We have often warned that a trial judge must use care not to comment on the evidence. Harris v. State, 933 P.2d 1114, 1118 (Wyo. 1997) (quoting Phillips v. State, 597 P.2d 456, 458 (Wyo. 1979)) (quoting Peterson v. McMicken (Nelson's Estate), 72 Wyo. 444, 499, 266 P.2d 238, 261 (1954)). In a jury trial the judge must refrain from expressing an opinion on the weight or quality of the evidence. Harris, 933 P.2d at 1118. Any expression of opinion on the evidence indicating possible bias on the part of the trial judge is prejudicial, as infringing upon the jury's duties. Id. This is especially true in criminal cases. Phillips, 597 P.2d at 458. Such comments are prejudicial, reversible error. Id.

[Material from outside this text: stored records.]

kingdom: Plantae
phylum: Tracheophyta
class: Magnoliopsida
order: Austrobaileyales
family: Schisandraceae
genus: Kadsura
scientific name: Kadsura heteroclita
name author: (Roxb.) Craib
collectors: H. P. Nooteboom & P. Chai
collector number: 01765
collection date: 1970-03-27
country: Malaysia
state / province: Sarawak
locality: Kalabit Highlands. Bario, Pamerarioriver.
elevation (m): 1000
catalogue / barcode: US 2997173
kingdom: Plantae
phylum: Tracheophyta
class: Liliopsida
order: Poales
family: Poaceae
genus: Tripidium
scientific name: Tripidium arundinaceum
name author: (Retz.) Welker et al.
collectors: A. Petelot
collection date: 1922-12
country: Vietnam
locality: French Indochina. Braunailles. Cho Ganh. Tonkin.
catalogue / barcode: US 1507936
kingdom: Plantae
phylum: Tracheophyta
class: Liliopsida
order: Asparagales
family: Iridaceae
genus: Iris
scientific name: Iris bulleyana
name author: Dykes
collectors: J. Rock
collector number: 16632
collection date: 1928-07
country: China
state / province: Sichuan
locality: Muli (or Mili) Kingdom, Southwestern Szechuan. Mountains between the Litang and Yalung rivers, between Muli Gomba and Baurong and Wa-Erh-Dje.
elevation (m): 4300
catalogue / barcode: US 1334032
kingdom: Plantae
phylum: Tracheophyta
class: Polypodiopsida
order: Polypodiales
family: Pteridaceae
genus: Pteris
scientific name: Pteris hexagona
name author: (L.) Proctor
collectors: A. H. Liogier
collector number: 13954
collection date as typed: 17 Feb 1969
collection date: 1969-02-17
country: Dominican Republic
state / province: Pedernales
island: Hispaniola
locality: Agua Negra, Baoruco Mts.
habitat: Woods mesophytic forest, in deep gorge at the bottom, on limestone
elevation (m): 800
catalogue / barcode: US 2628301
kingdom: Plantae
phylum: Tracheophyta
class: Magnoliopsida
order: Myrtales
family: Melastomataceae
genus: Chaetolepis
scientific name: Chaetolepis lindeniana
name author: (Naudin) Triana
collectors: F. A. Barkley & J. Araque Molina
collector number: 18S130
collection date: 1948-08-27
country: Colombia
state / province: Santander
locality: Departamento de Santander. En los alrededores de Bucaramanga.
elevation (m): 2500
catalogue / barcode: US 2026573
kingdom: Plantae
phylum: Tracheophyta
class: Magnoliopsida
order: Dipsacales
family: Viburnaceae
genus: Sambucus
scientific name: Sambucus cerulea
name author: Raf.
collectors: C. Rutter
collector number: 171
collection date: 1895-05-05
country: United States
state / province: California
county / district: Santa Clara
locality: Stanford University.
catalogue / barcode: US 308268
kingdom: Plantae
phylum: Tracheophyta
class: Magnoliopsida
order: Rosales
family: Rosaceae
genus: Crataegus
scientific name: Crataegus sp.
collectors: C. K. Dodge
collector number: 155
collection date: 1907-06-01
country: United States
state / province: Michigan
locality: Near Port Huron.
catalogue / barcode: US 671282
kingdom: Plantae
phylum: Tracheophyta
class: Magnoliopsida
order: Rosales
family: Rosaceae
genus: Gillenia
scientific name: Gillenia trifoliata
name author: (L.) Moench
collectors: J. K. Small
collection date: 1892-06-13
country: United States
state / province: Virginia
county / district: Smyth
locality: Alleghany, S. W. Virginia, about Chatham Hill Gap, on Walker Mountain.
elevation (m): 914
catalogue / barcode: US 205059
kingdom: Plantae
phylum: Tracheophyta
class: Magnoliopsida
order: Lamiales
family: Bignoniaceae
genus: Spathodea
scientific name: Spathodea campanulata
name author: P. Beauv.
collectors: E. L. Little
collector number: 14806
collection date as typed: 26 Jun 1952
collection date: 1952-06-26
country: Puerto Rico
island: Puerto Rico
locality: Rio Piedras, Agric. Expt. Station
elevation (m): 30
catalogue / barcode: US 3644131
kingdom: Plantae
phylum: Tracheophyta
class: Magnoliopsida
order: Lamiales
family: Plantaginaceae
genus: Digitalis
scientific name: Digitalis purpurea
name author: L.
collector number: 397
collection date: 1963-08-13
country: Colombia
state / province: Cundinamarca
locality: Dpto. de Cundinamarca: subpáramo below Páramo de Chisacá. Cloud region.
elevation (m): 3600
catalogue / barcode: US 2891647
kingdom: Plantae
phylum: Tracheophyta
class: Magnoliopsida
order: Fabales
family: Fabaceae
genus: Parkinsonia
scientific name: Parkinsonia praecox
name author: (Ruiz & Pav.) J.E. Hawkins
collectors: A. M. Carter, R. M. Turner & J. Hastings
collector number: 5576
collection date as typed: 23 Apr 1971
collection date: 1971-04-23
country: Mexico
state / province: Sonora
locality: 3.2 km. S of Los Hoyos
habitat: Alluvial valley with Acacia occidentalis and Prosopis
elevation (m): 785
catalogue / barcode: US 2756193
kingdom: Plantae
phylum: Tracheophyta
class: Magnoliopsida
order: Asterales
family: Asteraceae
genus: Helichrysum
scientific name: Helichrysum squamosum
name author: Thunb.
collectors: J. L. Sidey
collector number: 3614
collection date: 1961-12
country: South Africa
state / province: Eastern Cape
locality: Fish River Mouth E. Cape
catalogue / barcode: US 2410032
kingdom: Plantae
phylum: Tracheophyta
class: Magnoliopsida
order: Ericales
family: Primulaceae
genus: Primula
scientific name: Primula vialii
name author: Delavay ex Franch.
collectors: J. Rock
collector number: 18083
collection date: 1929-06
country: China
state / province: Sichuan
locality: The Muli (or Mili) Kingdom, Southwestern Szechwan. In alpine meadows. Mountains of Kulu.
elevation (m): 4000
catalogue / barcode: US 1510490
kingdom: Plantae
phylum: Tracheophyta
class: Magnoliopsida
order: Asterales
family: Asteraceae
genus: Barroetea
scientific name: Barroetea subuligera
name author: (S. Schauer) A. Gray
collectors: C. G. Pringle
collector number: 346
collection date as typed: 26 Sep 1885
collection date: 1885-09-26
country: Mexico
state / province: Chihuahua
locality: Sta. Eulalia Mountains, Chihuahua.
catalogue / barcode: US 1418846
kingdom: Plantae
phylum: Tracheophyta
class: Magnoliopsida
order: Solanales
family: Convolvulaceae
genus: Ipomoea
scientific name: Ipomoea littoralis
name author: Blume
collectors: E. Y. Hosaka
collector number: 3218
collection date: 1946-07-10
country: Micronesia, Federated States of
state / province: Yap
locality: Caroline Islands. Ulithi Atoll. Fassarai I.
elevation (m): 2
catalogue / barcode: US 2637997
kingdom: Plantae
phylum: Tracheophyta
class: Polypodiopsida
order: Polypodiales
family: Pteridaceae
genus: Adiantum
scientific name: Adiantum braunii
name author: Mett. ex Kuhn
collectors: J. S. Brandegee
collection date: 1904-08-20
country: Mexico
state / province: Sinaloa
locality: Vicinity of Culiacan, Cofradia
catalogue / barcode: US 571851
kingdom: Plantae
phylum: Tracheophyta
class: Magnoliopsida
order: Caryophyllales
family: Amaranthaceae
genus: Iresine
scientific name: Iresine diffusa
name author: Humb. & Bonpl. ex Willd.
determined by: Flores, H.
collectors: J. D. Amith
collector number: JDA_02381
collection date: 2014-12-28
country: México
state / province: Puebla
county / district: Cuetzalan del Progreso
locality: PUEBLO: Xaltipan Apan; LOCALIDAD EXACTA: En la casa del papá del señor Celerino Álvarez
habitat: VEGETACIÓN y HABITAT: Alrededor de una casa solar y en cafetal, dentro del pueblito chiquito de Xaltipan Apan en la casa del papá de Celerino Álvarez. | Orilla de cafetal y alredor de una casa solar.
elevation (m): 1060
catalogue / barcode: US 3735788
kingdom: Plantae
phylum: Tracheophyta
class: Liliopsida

The jury was asked to decide which version of the victim's allegations was true. The jury could have drawn the conclusion that the preliminary hearing judge believed the story which would result in the guilt of the defendant over the story which absolved him. That opinion, or the impression of that opinion, had no place before this jury. "The jury is charged with resolving the factual issues, judging the witnesses' credibility, and ultimately determining whether the accused is guilty or innocent." Newport v. State, 983 P.2d 1213, 1215 (Wyo. 1999) (citing Gayler v. State, 957 P.2d 855, 860 (Wyo. 1998); Zabel v. State, 765 P.2d 357, 362 (Wyo. 1988)). "A witness may not, therefore, vouch for the credibility of another witness or a victim." Newport, 983 P.2d at 1215 (citing Gayler, 957 P.2d at 860; Curl v. State, 898 P.2d 369, 373-74 (Wyo. 1995)). The testimony raises concerns about its effect on the jury, "namely, that `the testimony could have decided the case for the jury.'" Bennett v. State, 794 P.2d 879, 882 (Wyo. 1990) (quoting Stephens, 774 P.2d at 67). "[I]mproper invasion of the jury's function remains critical and any invasion of the jury's role must be treated as error per se." Id.
Our analysis does not change because the judge referred to in the testimony was not the trial judge. The testimony did not indicate the identity of the preliminary hearing judge. When it heard the testimony, the jury did not know whether the judge in the preliminary hearing was also the trial judge. The jury may have assumed the preliminary hearing judge was the trial judge, and could logically conclude that the judge did not believe the victim when she denied having sexual relations with Sheeley in Wyoming. To permit the jury to rely on a judge's opinion of guilt "`would be the ultimate abdication of the function of the jury.'" Id. at 881 (quoting Stephens, 774 P.2d at 64). Such an implicit delegation of the decision of the jury "surely would deprive a defendant of his constitutional rights to a jury trial." Stephens, 774 P.2d at 67 n. 3. Admission of the statement was error per se, and the judgment and sentence must be reversed and this case remanded for a new trial.
Our decision concerning the inadmissible testimony is dispositive. The jury selection issue was unique to a particular juror, and Sheeley did not request an in camera inspection of the DFS file at trial. We find it is unlikely the issues will present themselves on remand. Therefore, we decline to address them at this time.
CONCLUSION
It is error per se for a prosecutor to elicit testimony concerning a judge's statement in another proceeding. This is especially true when the statement may be understood to implicate the judge's opinion on the credibility of a trial witness. Sheeley was denied his right to a trial by jury when the prosecutor elicited such testimony. Therefore, we reverse and remand for a new trial.